_Passage shown:_
Generate chain from list of values.

Source code in datachain/lib/dc.py
@classmethod
def from_values(
    cls,
    ds_name: str = "",
    session: Optional[Session] = None,
    output: OutputType = None,
    object_name: str = "",
    **fr_map,
) -> "DataChain":
    """Generate chain from list of values."""
    tuple_type, output, tuples = values_to_tuples(ds_name, output, **fr_map)

    def _func_fr() -> Iterator[tuple_type]:  # type: ignore[valid-type]
        yield from tuples

    chain = DataChain.create_empty(DataChain.DEFAULT_FILE_RECORD, session=session)
    if object_name:
        output = {object_name: DataChain._dict_to_data_model(object_name, output)}  # type: ignore[arg-type]
    return chain.gen(_func_fr, output=output)

gen

gen(
    func: Optional[Callable] = None,
    params: Union[None, str, Sequence[str]] = None,
    output: OutputType = None,
    **signal_map
) -> Self

Apply a function to each row to create new rows (with potentially new signals). The function needs to return a new objects for each of the new rows. It returns a chain itself with new signals.

Input-output relationship: 1:N

This method is similar to map(), uses the same list of parameters, but with one key differences: It produces a sequence of rows for each input row (like extracting multiple file records from a single tar file or bounding boxes from a single image file).

Source code in datachain/lib/dc.py
def gen(
    self,
    func: Optional[Callable] = None,
    params: Union[None, str, Sequence[str]] = None,
    output: OutputType = None,
    **signal_map,
) -> "Self":
    """Apply a function to each row to create new rows (with potentially new
    signals). The function needs to return a new objects for each of the new rows.
    It returns a chain itself with new signals.

    Input-output relationship: 1:N

    This method is similar to `map()`, uses the same list of parameters, but with
    one key differences: It produces a sequence of rows for each input row (like
    extracting multiple file records from a single tar file or bounding boxes from a
    single image file).
    """

    udf_obj = self._udf_to_obj(Generator, func, params, output, signal_map)
    chain = DatasetQuery.generate(
        self,
        udf_obj.to_udf_wrapper(self._settings.batch),
        **self._settings.to_dict(),
    )

    return chain.reset_schema(udf_obj.output).reset_settings(self._settings)

iterate

iterate(*cols: str) -> Iterator[list[DataType]]

Iterate over rows.

If columns are specified - limit them to specified columns.

Source code in datachain/lib/dc.py
def iterate(self, *cols: str) -> Iterator[list[DataType]]:
    """Iterate over rows.

    If columns are specified - limit them to specified
    columns.
    """
    chain = self.select(*cols) if cols else self

    db_signals = chain.signals_schema.db_signals()
    with super().select(*db_signals).as_iterable() as rows_iter:
        for row in rows_iter:
            yield chain.signals_schema.row_to_features(
                row, catalog=chain.session.catalog, cache=chain._settings.cache
            )

Collected data entries:

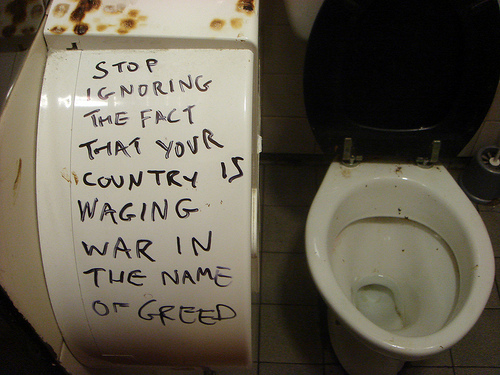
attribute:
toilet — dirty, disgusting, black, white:
[302, 4, 496, 373]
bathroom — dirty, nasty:
[1, 0, 498, 371]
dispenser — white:
[40, 3, 253, 368]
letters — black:
[80, 57, 243, 328]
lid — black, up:
[302, 2, 498, 169]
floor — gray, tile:
[260, 160, 497, 372]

_Aim 1:_ Echo a portion of the DataChain documentation word for word, starting with "If columns are specified - limit them to specified columns." and going on through "db_signals = chain.signals_schema.db_signals()".
_Aim 2:_ Proceed with the DataChain documentation from the point at which it stops.
These items were gathered from a separate source.

_Result 1:_
If columns are specified - limit them to specified columns.

Source code in datachain/lib/dc.py
def iterate(self, *cols: str) -> Iterator[list[DataType]]:
    """Iterate over rows.

    If columns are specified - limit them to specified
    columns.
    """
    chain = self.select(*cols) if cols else self

    db_signals = chain.signals_schema.db_signals()

_Result 2:_
map

map(
    func: Optional[Callable] = None,
    params: Union[None, str, Sequence[str]] = None,
    output: OutputType = None,
    **signal_map
) -> Self

Apply a function to each row to create new signals. The function should return a new object for each row. It returns a chain itself with new signals.

Input-output relationship: 1:1

Parameters:

  • func –

    Function applied to each row.

  • params –

    List of column names used as input for the function. Default is taken from function signature.

  • output –

    Dictionary defining new signals and their corresponding types. Default type is taken from function signature. Default can be also taken from kwargs - **signal_map (see below). If signal name is defined using signal_map (see below) only a single type value can be used.

  • **signal_map –

    kwargs can be used to define func together with it's return signal name in format of map(my_sign=my_func). This helps define signal names and function in a nicer way.

Examples:

Using signal_map and single type in output:

>>> chain = chain.map(value=lambda name: name[:-4] + ".json", output=str)
>>> chain.save("new_dataset")

Using func and output as a map:

>>> chain = chain.map(lambda name: name[:-4] + ".json", output={"res": str})
>>> chain.save("new_dataset")
Source code in datachain/lib/dc.py
def map(
    self,
    func: Optional[Callable] = None,
    params: Union[None, str, Sequence[str]] = None,
    output: OutputType = None,
    **signal_map,
) -> "Self":
    """Apply a function to each row to create new signals. The function should
    return a new object for each row. It returns a chain itself with new signals.

    Input-output relationship: 1:1

    Parameters:
        func : Function applied to each row.
        params : List of column names used as input for the function. Default
                is taken from function signature.
        output : Dictionary defining new signals and their corresponding types.
                Default type is taken from function signature. Default can be also
                taken from kwargs - **signal_map (see below).
                If signal name is defined using signal_map (see below) only a single
                type value can be used.
        **signal_map : kwargs can be used to define `func` together with it's return
                signal name in format of `map(my_sign=my_func)`. This helps define
                signal names and function in a nicer way.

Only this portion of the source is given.